Conviene observar que ninguno de los países árabes donde se atacaron las bases militares de Estados Unidos ha reaccionado con ataques de represalia en contra de Irán. El mensaje de los gobernantes en Teherán es muy claro: fuimos arteramente atacados por Israel y Estados Unidos y nuestra represalia se enfoca hacia estos países y sus intereses en la región.
Junto a los misiles iraníes también cayeron estrepitosamente la estabilidad y seguridad prometidas por Washington a sus domesticados socios y aliados árabes en la región y, menos aún, a su delfín israelí. Con su insensata guerra, Trump los involucró directamente ya que sus bases se convirtieron automáticamente en objetivos militares de Irán.
En lo referente a Israel, el 21 de marzo pasado varios misiles iraníes impactaron la central nuclear de Dimona. Para un país que desde su nacimiento ha lanzado con toda impunidad guerras, invasiones y ataques contra palestinos y libaneses, es la primera ocasión en que recibe una respuesta contundente, la cual abarca a la orgullosa joya de su corona bélica.
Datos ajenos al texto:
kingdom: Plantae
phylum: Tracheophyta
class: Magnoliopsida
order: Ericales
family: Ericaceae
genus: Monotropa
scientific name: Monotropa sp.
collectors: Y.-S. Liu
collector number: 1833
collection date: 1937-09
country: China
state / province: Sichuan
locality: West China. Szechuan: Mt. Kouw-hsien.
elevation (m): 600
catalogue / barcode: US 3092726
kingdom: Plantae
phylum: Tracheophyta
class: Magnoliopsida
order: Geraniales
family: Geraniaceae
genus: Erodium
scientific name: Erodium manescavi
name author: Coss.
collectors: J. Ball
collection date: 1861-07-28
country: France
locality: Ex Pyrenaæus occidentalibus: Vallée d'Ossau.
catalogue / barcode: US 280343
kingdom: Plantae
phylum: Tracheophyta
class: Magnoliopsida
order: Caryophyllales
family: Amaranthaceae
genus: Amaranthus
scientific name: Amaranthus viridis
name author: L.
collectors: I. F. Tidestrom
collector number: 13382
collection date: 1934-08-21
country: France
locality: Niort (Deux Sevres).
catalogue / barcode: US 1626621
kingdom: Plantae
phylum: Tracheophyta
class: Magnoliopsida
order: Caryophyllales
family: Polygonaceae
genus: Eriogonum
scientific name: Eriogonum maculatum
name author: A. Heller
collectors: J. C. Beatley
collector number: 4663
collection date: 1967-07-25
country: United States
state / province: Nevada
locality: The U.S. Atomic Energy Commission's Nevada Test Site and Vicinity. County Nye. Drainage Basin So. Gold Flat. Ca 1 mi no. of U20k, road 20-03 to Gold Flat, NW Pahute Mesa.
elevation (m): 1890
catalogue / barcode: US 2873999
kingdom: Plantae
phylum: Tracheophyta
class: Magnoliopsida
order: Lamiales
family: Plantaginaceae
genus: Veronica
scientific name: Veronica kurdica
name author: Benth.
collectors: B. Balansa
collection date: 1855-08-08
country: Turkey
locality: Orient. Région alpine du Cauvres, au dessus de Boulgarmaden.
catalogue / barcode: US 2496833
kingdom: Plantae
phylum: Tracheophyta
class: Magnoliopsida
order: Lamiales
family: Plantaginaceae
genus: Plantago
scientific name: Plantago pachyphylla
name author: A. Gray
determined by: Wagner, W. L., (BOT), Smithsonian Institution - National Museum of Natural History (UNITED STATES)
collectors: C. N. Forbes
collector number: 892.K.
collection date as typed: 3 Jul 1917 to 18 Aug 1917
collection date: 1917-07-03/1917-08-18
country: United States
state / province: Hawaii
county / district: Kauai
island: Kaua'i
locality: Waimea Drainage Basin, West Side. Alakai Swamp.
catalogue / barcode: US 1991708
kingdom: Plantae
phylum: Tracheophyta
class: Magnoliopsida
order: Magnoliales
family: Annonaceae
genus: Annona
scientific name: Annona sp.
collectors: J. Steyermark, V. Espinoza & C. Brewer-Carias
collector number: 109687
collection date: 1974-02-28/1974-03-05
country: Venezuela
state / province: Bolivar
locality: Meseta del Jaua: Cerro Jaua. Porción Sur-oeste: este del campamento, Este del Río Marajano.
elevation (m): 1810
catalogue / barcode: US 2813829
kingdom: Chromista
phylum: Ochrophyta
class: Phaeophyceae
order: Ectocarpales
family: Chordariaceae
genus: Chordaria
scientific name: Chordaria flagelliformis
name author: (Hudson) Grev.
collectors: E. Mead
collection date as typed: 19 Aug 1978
Dimona ya se convirtió en un síndrome del desamparo y humillación militar de los fatuos gobernantes de Tel Aviv.
En el plano internacional, Trump y Netanyahu se han quedado prácticamente solos en su desastrosa y desatinada aventura bélica, mientras Irán mantiene parcialmente cerrado el estrecho de Ormuz donde no sólo pasa 20 por ciento del petróleo mundial, sino también llegan todo tipo de insumos y mercancías que requieren los países del Oriente Medio.
Existe un dicho que dice "el que siembra vientos, cosecha tempestades". En el Medio Oriente Benjamín Netanyahu y Donald Trump sembraron tempestades y probablemente cosechen huracanes.